Health checks let the Kubernetes cluster automatically monitor and restart unhealthy containers. QuickStack maps them to three native Kubernetes probes:

ProbePurpose
StartupWaits up to 5 minutes for initial app startup
ReadinessGates traffic: only routes requests to ready pods
LivenessRestarts the container if it stops responding

Health check types

HTTP Health Checks

Sends a GET request to a specified path. The app is healthy if the response is 2xx–3xx.

Use when: your app exposes an HTTP/HTTPS endpoint (e.g. /health, /healthz, /api/status).

TCP Health Checks

Attempts a TCP connection to a specified port. Success = healthy.

Use when: your app uses a non-HTTP protocol (databases, message queues, gRPC).

Configuring health checks

  1. Open your app and go to the Advanced tab.
  2. Scroll to Health Check Settings.
  3. Toggle Enable Health Check.
  4. Select HTTP Probe or TCP Probe.
Health Check Settings

HTTP parameters

ParameterDescriptionDefault
HTTP PathEndpoint to check (e.g. /health)
HTTP PortPort the app listens on
HTTP SchemeHTTP or HTTPS (independent of domain TLS)HTTP
HTTP HeadersOptional custom headers (e.g. for auth)
Interval (Period)Seconds between checks15
TimeoutMax seconds to wait for response5
Failure ThresholdConsecutive failures before marking unhealthy3

TCP parameters

ParameterDescriptionDefault
TCP PortPort to probe (e.g. 5432 PostgreSQL, 3306 MySQL, 6379 Redis)
Interval (Period)Seconds between checks15
TimeoutMax seconds to wait5
Failure ThresholdConsecutive failures before marking unhealthy3
Redeployment required

Health check changes only take effect after redeployment.

ScenarioTypeNotes
Web app / REST APIHTTPUse a dedicated /health endpoint
PostgreSQL / MySQLTCPPort 5432 / 3306
Redis / RabbitMQTCPPort 6379 / 5672
gRPC serviceTCPProbe the gRPC port

Timing guidelines

  • Production interval: 15–30 seconds
  • Development: 5–10 seconds for faster feedback
  • Timeout: 3–5 seconds (must be less than interval)
  • Failure threshold: 3–5 (balances false positives vs. recovery speed)

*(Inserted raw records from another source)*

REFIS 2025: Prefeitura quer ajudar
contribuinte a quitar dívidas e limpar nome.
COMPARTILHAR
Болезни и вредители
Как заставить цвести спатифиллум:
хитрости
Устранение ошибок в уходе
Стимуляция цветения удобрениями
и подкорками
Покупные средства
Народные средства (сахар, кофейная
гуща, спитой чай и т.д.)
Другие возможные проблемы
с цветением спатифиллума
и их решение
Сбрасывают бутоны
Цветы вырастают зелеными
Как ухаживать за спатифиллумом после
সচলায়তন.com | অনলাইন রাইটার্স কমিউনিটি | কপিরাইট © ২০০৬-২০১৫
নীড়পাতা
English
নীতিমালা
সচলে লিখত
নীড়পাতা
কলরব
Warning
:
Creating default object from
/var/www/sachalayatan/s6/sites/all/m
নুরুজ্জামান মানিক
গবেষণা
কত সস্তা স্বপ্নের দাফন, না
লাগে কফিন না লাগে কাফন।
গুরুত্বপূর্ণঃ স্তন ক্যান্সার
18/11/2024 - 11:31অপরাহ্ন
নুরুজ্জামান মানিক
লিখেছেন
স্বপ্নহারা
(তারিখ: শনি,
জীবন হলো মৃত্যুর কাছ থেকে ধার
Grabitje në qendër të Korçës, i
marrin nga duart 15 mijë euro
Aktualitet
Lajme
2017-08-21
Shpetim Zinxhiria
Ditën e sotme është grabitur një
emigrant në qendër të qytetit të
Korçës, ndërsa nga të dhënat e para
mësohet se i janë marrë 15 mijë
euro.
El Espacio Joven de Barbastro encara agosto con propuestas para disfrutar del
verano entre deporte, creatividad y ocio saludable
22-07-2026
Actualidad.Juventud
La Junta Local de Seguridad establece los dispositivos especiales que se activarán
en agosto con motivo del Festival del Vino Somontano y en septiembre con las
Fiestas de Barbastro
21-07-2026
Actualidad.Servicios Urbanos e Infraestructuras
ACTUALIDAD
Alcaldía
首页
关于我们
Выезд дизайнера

Example: 15s interval × 3 failures = 45 seconds to mark unhealthy.

Troubleshooting

App keeps restarting:

  • Check if interval/timeout are too aggressive.
  • Verify health endpoint returns 2xx/3xx.
  • Increase failure threshold to tolerate transient failures.

Health checks never succeed:

  • Verify the HTTP path or TCP port matches what the app actually listens on.
  • Check if the app needs more startup time (increase startup probe tolerance).
  • Confirm the endpoint is accessible without authentication, or add the required header.

App marked "Not Ready" on startup:

  • Normal for up to 5 minutes during initialization.
  • Check logs for startup errors.

Debugging:

  1. Open the app's Overview tab and look for probe failure events.
  2. Check logs for connection errors or exceptions during health checks.
  3. Verify port numbers and HTTP paths match your app's configuration.